IP Financing in India – Part II: The Supreme Court and (mis)interpretation of Banking Regulation Act, 1949

Part I of this two-part guest post by Bharat Harne explored the implications of a complicated security perfection regime and non-mandatory registration of copyright on IP financing. Part II focuses on the   Canara Bank v N.G. Subbaraya Setty & Anr, a Supreme Court decision from 2018, that made some important observations on the use of trademarks as collateral. Bharat is a fourth-year student at the National Law School of India University, Bengaluru.

IP Financing in India – Part II: The Supreme Court and (mis)interpretation of Banking Regulation Act, 1949

Bharat Harne

The main question of law before the court in Canara Bank pertained to res judicata. However, it is infamous for unduly restricting the use of the intellectual property as collateral for financing transactions. N.G. Subbaraya Setty owed money to the Canara Bank. When he found it hard to repay the money, he assigned the trademark “EENADU” to the bank through which it received all the rights relating to the trademark, including, the right to use the trademark on its own and assign it to third parties. After a few months, the bank canceled the assignment deed citing banking regulations. After years of complicated litigation, the dispute finally reached the Supreme Court where the bank justified the cancellation of the deed because there was a regulatory bar. This justification was accepted by the court. It held that a combined reading of sections 6, 8, and 46 (4) of the Banking Regulation Act, 1949 leads to the conclusion that banks cannot be assigned all rights in a trademark because this would make the bank the owner and give it right to further assign the trademark and use it on its own to sell goods and earn money. According to the court, this would be in teeth of sections 6 and 8 of the Banking Regulation Act which collectively prohibit a bank from dealing with property or selling goods except when it is done to satisfy its claim.  It has been argued that this holding virtually disallows the use of the intellectual property as collateral.

Indeed, the holding of the court is questionable.

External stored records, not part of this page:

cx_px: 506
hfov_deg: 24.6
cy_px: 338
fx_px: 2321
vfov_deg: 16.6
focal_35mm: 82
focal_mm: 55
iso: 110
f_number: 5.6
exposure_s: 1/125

Section 6 (1) (f) contemplates a bank ‘managing, selling and realizing any property which may come into the possession of the company in satisfaction or part-satisfaction of any of its claims’ and ‘dealing with any property, any right, title or interest in any such property which may form security or part of the security.’ This was a clear case of a bank managing a property in satisfaction of its claim. When these provisions were cited before the court, it simply responded by holding that ‘trademark cannot be said to be a property which has come into possession of the bank’ and neither is it any ‘security for loan or advance’ made to Mr. Setty.  The court did not realize the fact that intellectual property is intangible in nature, therefore not subject to possession. Moreover, it is true that the trademark was not a part of the original security furnished by Mr. Setty. He decided to collateralize the trademark when he could not pay his installments. However, the bank was, in any case, managing it in satisfaction of its claim as per section 6 (1) (f) of the Banking Act. Having said this it should be noted that-

First, in the facts of this case, the assignment was not the original security that was furnished by Mr. Setty and this was the basis of holding that it is not ‘security for loan or advance’ under section 6 (1) (g). This argument would be extremely hard if not impossible to make if the assignment is part of the original security furnished before the disbursal of the loan.

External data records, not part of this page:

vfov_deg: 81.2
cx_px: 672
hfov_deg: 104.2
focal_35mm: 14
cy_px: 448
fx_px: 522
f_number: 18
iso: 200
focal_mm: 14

Second, rather than assigning all the rights relating to intellectual property, the borrower can choose to assign merely the right to receive the royalty (if any) from that trademark through assignments done by the owner himself. In this case, the bank would not have a ‘right to assign a trademark to third parties with which the court was uncomfortable.

 Third, the parties still have the choice to resort to other security arrangements which do not involve the transfer of title of the property. For example, the security arrangement can give the borrower only the right to sell the property on default with no transfer of complete title. In such a case, the bank would be merely selling the property to meet its claim rather than ‘managing’ it.

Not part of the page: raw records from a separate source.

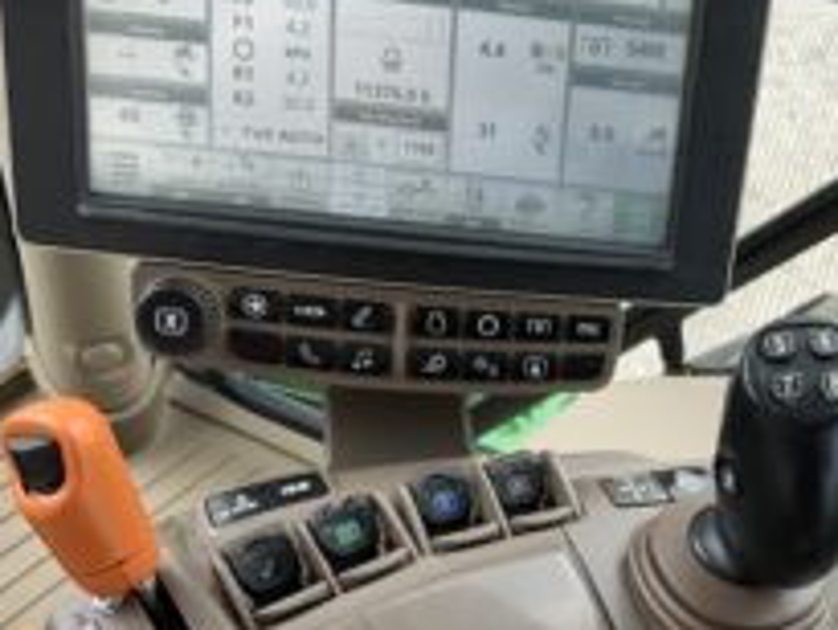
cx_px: 630
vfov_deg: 28.0
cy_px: 511
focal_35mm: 51
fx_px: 1235
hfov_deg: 36.6
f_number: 1.8
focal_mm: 3
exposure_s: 1/147
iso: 16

A brief comparison with the UK : Legal Assignment

Having said this, the holding of the Supreme Court is a major obstacle to the use of intellectual property as security in financing transactions. In jurisdictions such as the United Kingdom, the use of assignment for creating a security interest is quite common. Usually known as ‘legal assignment’ in such a transaction, the owner of the intellectual property transfers all rights to the property to the bank with a proviso that when the owner repays the loan amount, the property will be compulsorily reassigned. If continued exploitation of the intellectual property is necessary, the owner usually gets an exclusive license from the borrower.

This two-part post has identified three key issues that IP Financing reforms have to address at any cost. The Patent Act and the Trademarks Act have clear compulsory registration requirements without which the security interest cannot be perfected. While this gives certainty to lenders, it creates a complicated security perfection regime that disincentivizes the use of IP as collateral. In stark contrast to this, the absence of a mandatory registration requirement under the copyright law is a major disincentive for financial institutions to accept it as collateral because of the practical difficulties involves in tracing the title. Lastly, the Supreme Court’s overly broad reading of the banking law in Canara Bank is a major hurdle in the use of IP as collateral, although, there are still some ways to circumvent its applicability and use IP for financing.